Die internationale Gesellschaft Afghanistans zwischen Krieg und Hoffnung

Erkundigt sich jemand über mein nächstes Reiseziel würde eine Antwort wie Rimini, Ibiza oder French Riviera wohl kaum überraschen. Antworte ich aber mit Afghanistan, gewinne ich sofort die uneingeschränkte Aufmerksamkeit des Zuhörers. Was wissen wir eigentlich über Afghanistan? Seit Jahren steht Afghanistan in den Schlagzeilen, zuletzt vermehrt aber immer wieder ausschliesslich als Kriegsschauplatz.

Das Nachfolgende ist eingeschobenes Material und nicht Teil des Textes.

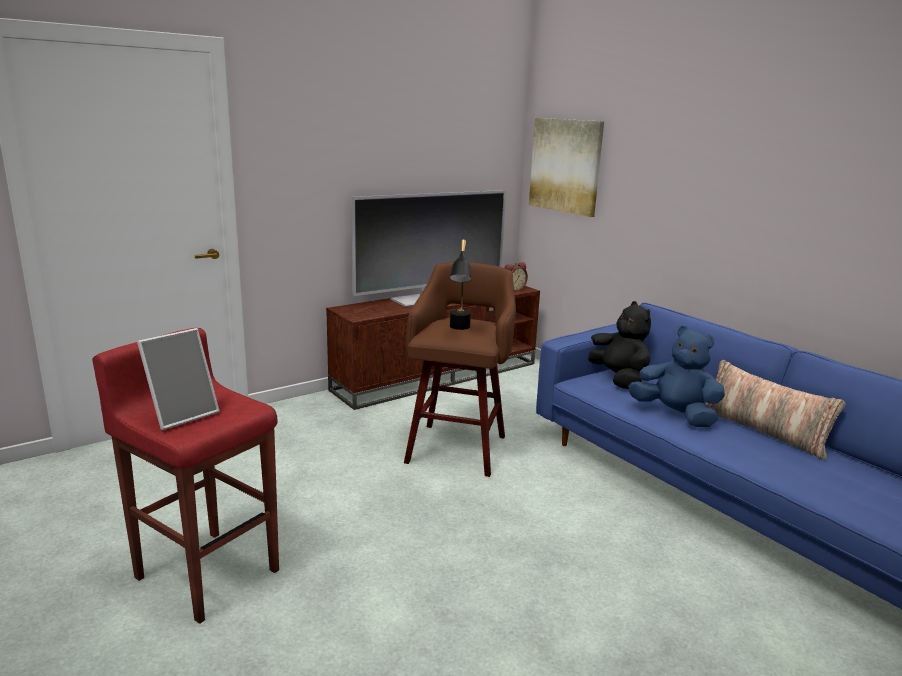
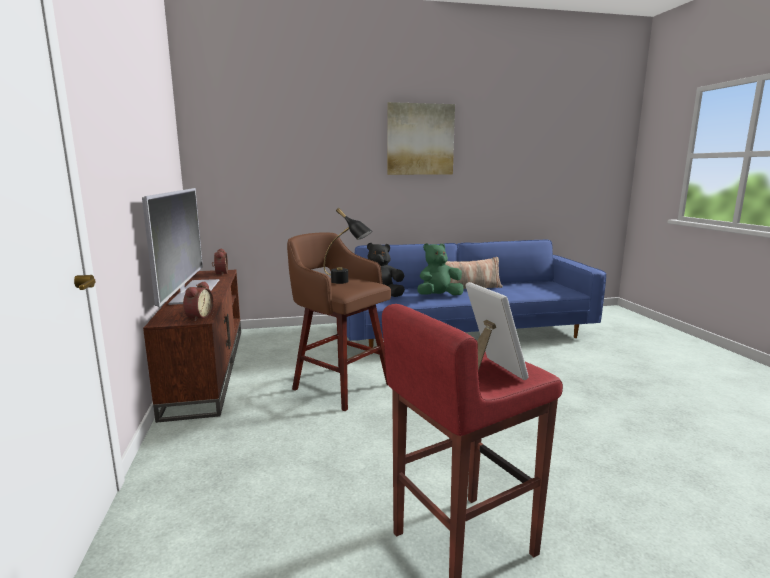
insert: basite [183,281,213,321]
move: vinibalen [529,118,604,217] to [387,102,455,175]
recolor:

Etwa 126,000 ausländische Truppen sind momentan in Afghanistan in einer massiven Offensive gegen die Taliban involviert.  Seit über 30 Jahren kennt das Land keinen Frieden mehr und trotzdem gibt es eine kleine internationale Gesellschaft, die gelernt hat, mit dieser Tatsache zu leben.

Das Abenteuer beginnt schon beim Check-in am Frankfurter Flughafen wo Safi Airways direkte Verbindungen nach Kabul anbietet. Die Dame von Safi Airways stellt in freundlichem, aber bestimmten Ton sicher, dass es sich bei meiner Reise nicht etwa um einen Urlaub handelt. In der Zwischenzeit hat sich auch schon mein Gepäck auf dem Rollband verabschiedet.

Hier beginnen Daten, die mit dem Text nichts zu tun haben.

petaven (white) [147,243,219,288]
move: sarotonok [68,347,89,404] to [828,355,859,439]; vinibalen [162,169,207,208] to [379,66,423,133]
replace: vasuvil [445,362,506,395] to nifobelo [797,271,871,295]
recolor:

Kaum in Kabul gelandet, wird man sich gleich bewusst, dass man sich in einem Kriegsgebiet befindet. Helikopter, UN Flugzeuge, und Soldaten sind auch am persischen Neujahrestag (Nowruz) im Einsatz. In der Luft über der Stadt schwebt ein Luftschiff, dass mit Überwachungskameras ausgestattet ist, um die Lage am Boden zu beobachten. Auf der Strasse gibt es alle paar 100 Meter Strassensperren, die im Ernstfall aufständische Rebellen aufhalten sollen. Allerdings stellt sich die Frage wie stark kann die Gegenwehr eines Polizisten oder Sicherheitsbeamten bei einem durchschnittlichen Monatsgehalt von weniger als USD 200 sein?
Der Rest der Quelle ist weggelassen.